(Extracted page text data)
⁂

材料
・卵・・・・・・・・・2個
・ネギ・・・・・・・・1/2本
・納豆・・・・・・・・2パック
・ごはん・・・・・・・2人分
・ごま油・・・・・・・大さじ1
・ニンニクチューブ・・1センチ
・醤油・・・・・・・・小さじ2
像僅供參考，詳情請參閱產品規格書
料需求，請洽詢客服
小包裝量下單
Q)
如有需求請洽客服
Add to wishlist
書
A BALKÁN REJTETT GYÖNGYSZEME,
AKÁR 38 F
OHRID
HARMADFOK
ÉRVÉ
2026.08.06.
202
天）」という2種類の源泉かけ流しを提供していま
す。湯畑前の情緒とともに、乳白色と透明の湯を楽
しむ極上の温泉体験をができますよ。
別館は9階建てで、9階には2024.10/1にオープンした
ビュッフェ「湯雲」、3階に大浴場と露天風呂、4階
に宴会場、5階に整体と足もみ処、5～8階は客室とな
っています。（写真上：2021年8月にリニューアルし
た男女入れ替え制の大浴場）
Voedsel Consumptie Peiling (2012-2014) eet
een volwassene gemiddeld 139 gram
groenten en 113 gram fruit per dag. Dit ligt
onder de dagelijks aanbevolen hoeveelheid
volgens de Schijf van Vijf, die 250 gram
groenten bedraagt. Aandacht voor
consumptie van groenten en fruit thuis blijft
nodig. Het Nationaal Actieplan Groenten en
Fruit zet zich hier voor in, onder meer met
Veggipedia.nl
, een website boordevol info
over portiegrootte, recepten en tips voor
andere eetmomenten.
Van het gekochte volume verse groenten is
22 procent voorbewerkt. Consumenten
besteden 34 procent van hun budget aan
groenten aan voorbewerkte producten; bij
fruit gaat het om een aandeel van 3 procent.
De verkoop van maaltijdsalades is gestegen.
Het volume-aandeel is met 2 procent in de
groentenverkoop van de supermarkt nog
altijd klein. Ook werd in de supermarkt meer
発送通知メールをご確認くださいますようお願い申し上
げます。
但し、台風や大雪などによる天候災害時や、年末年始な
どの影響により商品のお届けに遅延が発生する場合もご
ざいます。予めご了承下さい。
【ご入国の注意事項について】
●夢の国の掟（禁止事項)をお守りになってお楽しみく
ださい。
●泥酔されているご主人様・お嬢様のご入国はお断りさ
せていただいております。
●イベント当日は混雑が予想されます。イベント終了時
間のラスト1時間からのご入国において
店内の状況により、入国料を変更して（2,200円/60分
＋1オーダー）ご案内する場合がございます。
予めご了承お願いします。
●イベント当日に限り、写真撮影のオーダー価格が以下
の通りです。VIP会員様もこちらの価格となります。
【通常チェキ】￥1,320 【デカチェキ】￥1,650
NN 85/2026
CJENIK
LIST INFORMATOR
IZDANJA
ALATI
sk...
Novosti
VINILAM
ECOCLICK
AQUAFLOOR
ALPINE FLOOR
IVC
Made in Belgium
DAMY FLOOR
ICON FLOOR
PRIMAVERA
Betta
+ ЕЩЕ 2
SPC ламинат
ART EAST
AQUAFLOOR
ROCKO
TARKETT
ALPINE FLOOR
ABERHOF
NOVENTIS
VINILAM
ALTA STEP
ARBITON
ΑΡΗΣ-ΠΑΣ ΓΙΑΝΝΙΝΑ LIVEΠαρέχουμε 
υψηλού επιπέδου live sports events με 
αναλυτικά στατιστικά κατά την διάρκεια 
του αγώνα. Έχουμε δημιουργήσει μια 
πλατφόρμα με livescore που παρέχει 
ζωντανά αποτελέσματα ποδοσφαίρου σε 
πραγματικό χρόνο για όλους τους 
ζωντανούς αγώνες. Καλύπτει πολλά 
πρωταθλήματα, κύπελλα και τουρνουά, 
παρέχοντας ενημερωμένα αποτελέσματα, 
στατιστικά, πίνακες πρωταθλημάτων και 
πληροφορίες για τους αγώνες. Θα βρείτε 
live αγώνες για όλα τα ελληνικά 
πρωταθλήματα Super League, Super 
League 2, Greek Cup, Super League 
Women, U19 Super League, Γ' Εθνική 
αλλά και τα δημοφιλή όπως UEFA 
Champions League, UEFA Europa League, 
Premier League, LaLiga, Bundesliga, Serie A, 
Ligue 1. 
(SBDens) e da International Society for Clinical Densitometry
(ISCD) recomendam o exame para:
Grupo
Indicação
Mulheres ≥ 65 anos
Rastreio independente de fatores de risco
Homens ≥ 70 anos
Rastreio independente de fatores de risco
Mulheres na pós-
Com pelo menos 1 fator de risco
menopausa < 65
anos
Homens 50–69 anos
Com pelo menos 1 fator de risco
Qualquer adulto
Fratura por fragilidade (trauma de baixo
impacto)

⁂

Action item: Begin at the top of the records above and quote each line exactly, ending with the line that contains "ビュッフェ「湯雲」、3階に大浴場と露天風呂、4階".

Task result:
材料
・卵・・・・・・・・・2個
・ネギ・・・・・・・・1/2本
・納豆・・・・・・・・2パック
・ごはん・・・・・・・2人分
・ごま油・・・・・・・大さじ1
・ニンニクチューブ・・1センチ
・醤油・・・・・・・・小さじ2
像僅供參考，詳情請參閱產品規格書
料需求，請洽詢客服
小包裝量下單
Q)
如有需求請洽客服
Add to wishlist
書
A BALKÁN REJTETT GYÖNGYSZEME,
AKÁR 38 F
OHRID
HARMADFOK
ÉRVÉ
2026.08.06.
202
天）」という2種類の源泉かけ流しを提供していま
す。湯畑前の情緒とともに、乳白色と透明の湯を楽
しむ極上の温泉体験をができますよ。
別館は9階建てで、9階には2024.10/1にオープンした
ビュッフェ「湯雲」、3階に大浴場と露天風呂、4階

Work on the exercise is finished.